Now to Platt, plucked from the film Pitch Perfect, and his mesmerizing turn. Evan, disliking himself in the way of many young people, is ripe for someone with this actor’s abundant talents. If he wouldn’t be instantly declared a dreamboat, he’s nonetheless good-looking — something closer to the cuddly end of the spectrum and that’s part of his charm and appeal. as Evan’s fears prompts his actions, Platt hooks us from his first scene and keeps us so hooked. Evan may cause havoc, but Platt’s charm keeps Evan in our embrace. The actor builds on that in “Words Fail,” a final breakdown in which he tears up — a tactic, to be sure, but one that reels us in even further. Platt’s is a performance you can’t beat with a stick, and the truth of Dear Evan Hansen is that it’s right in line with the definition of tragedy: the story of a basically good person done in by a tragic flaw. Evan’s flaw is his inability to stop from dissembling. It is, after all, the only tool he has with which to promote himself.

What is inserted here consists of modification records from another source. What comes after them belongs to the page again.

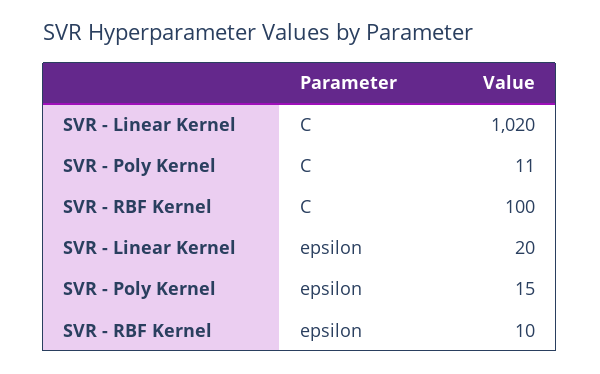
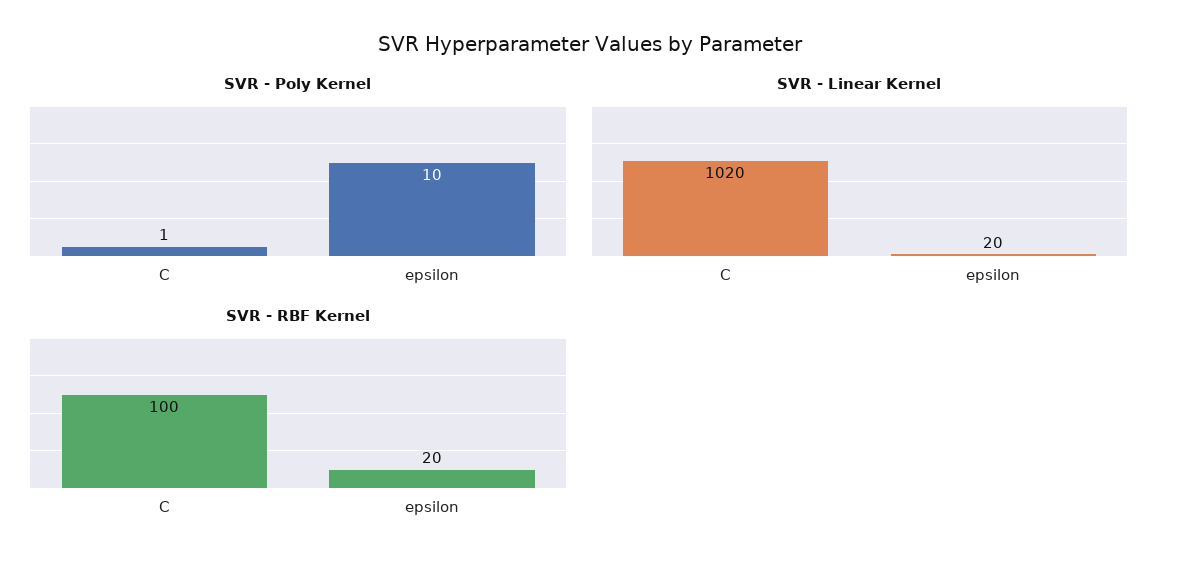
  {
    "SVR - Linear Kernel": {
      "C": 1020,
      "epsilon": 20
    },
    "SVR - Poly Kernel": {
-     "C": 11,
+     "C": 1,
-     "epsilon": 15
+     "epsilon": 10
    },
    "SVR - RBF Kernel": {
      "C": 100,
-     "epsilon": 10
+     "epsilon": 20
    }
  }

But here’s where Platt’s performance ties directly to Dear Evan Hansen‘s unfortunate denouement. Let’s just say that the show’s creators couldn’t bring themselves to reach the conclusion to which they were relentlessly heading. Levenson, Pasek, Paul — they all lack the courage of their dramatic convictions, and thus contrive for Evan an unearned redemption. Put another way, Levenson, Pasek and Paul don’t lack the courage of their commercial convictions. Happy endings usually serve musicals, but not here.